(Excerpts from a dataset)

%%

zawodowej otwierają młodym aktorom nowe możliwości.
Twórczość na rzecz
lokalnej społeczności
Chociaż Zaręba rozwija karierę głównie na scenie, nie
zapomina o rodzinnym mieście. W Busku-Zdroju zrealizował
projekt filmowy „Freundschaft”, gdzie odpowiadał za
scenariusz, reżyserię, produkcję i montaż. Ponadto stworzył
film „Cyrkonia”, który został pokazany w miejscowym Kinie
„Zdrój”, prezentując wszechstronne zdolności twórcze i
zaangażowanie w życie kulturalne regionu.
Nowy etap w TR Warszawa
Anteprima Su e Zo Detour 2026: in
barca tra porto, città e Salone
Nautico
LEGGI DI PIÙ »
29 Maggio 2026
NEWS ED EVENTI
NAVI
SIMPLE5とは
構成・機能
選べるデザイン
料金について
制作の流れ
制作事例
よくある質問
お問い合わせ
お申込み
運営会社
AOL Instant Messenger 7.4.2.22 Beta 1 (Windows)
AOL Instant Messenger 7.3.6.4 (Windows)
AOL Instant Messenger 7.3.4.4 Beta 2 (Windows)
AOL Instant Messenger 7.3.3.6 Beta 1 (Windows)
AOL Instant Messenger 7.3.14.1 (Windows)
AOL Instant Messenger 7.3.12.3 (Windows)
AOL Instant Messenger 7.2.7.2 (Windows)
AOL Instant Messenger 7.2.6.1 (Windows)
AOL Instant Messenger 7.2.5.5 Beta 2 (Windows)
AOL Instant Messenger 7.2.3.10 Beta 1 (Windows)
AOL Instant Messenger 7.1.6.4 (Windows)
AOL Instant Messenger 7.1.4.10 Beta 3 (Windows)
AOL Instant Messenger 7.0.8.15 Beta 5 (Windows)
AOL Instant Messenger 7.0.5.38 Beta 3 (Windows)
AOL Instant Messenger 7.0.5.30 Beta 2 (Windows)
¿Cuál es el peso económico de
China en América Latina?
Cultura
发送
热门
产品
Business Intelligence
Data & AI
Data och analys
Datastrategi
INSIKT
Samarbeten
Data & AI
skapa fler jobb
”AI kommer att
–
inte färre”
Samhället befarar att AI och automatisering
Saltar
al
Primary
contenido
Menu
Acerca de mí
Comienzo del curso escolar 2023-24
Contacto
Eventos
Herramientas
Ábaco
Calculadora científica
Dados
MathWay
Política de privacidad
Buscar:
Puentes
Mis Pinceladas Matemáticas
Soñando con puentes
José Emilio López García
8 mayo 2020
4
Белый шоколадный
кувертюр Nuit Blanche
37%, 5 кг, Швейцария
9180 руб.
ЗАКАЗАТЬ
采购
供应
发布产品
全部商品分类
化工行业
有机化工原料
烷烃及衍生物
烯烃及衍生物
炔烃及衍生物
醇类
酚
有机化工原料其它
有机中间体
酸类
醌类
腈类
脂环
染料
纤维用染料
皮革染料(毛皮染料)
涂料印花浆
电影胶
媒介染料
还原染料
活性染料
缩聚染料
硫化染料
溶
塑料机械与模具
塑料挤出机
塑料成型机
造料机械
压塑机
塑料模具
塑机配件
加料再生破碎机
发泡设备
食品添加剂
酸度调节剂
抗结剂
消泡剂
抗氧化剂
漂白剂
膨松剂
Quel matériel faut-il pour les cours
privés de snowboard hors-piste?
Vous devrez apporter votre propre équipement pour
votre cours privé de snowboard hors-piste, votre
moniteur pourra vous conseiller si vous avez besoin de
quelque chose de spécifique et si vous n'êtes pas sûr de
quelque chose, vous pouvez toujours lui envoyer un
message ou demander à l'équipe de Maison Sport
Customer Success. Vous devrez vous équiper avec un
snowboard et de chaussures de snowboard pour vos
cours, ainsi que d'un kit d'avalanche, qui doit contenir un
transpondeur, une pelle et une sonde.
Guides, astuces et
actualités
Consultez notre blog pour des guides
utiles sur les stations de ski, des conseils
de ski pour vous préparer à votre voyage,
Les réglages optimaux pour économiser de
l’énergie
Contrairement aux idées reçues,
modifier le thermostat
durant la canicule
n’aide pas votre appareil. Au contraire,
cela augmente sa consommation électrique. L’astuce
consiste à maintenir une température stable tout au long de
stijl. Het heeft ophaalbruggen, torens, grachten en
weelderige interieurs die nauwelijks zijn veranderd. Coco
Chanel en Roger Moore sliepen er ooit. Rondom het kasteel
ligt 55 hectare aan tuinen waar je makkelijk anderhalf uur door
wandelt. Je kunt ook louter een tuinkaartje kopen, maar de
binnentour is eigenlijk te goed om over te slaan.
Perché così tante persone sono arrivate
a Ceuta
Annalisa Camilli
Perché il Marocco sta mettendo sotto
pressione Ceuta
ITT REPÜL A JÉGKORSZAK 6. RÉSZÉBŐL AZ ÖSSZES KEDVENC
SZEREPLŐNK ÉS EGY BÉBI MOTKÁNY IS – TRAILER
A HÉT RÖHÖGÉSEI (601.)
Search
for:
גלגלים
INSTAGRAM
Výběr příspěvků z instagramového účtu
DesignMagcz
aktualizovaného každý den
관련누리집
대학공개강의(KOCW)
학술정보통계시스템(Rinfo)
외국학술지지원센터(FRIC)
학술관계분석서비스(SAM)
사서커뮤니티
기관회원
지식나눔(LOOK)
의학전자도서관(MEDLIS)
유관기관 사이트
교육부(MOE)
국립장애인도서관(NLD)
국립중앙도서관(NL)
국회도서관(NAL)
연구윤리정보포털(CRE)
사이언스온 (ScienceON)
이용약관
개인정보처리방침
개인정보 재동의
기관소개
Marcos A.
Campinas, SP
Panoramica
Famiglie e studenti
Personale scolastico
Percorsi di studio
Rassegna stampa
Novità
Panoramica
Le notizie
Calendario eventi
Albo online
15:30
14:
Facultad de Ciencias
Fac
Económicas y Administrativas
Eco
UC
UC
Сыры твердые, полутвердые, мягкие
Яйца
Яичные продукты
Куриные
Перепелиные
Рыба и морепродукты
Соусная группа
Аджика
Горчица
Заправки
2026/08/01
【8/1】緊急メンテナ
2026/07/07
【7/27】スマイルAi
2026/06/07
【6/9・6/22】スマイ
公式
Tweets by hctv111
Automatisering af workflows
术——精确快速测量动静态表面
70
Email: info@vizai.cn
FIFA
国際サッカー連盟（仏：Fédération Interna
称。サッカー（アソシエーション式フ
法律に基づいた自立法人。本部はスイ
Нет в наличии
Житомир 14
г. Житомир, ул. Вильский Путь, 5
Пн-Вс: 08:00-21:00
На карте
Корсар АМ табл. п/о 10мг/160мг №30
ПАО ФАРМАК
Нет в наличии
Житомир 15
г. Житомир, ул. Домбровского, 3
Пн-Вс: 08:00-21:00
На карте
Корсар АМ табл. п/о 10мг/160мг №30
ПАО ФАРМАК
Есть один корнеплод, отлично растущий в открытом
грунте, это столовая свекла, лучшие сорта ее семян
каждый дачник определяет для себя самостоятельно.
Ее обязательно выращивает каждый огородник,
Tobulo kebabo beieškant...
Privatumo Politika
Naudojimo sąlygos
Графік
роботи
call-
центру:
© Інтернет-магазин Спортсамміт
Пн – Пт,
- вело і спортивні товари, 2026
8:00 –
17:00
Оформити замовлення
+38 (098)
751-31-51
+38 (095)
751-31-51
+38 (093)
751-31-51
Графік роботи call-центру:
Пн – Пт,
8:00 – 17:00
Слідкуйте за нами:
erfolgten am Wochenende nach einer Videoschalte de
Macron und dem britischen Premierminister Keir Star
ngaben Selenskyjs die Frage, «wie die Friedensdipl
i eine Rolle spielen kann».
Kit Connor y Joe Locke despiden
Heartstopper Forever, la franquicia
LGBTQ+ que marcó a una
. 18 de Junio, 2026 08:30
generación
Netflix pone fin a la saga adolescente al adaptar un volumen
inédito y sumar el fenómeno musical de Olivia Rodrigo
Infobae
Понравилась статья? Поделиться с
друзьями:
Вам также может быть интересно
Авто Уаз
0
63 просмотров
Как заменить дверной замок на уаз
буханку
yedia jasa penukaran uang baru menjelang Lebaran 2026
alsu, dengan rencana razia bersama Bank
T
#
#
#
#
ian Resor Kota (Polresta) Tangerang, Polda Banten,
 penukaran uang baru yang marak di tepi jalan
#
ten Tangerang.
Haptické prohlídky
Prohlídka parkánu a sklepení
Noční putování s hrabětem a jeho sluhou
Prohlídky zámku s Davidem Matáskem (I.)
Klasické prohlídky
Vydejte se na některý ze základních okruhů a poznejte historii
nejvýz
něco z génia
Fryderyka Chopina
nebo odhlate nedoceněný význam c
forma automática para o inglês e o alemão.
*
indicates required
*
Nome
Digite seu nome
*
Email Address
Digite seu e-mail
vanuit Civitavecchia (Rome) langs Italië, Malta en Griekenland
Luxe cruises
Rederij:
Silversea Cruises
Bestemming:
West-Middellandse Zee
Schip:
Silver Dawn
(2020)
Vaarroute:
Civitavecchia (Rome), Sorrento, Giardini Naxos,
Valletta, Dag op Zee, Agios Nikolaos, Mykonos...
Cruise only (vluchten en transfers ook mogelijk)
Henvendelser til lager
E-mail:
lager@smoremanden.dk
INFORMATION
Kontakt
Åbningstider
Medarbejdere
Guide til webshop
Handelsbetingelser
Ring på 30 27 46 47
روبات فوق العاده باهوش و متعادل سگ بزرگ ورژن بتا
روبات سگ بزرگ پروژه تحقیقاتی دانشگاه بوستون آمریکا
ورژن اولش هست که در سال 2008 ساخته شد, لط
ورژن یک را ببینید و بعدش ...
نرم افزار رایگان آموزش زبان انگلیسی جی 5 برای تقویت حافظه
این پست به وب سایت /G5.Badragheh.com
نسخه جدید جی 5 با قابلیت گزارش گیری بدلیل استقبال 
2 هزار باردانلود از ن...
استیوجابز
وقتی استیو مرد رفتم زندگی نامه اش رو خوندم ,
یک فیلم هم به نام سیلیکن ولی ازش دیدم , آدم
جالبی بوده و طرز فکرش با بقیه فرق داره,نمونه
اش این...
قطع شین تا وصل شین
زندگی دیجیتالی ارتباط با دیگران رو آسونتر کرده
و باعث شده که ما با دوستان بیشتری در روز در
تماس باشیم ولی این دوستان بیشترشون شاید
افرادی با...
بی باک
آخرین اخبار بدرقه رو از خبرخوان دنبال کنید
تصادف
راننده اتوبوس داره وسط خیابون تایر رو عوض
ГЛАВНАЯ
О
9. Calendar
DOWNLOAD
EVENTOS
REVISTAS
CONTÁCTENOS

%%

Exercise – Repeat exactly the lines of the data from the first one through the line with "scenariusz, reżyserię, produkcję", both of them included.

Exercise output –
zawodowej otwierają młodym aktorom nowe możliwości.
Twórczość na rzecz
lokalnej społeczności
Chociaż Zaręba rozwija karierę głównie na scenie, nie
zapomina o rodzinnym mieście. W Busku-Zdroju zrealizował
projekt filmowy „Freundschaft”, gdzie odpowiadał za
scenariusz, reżyserię, produkcję i montaż. Ponadto stworzył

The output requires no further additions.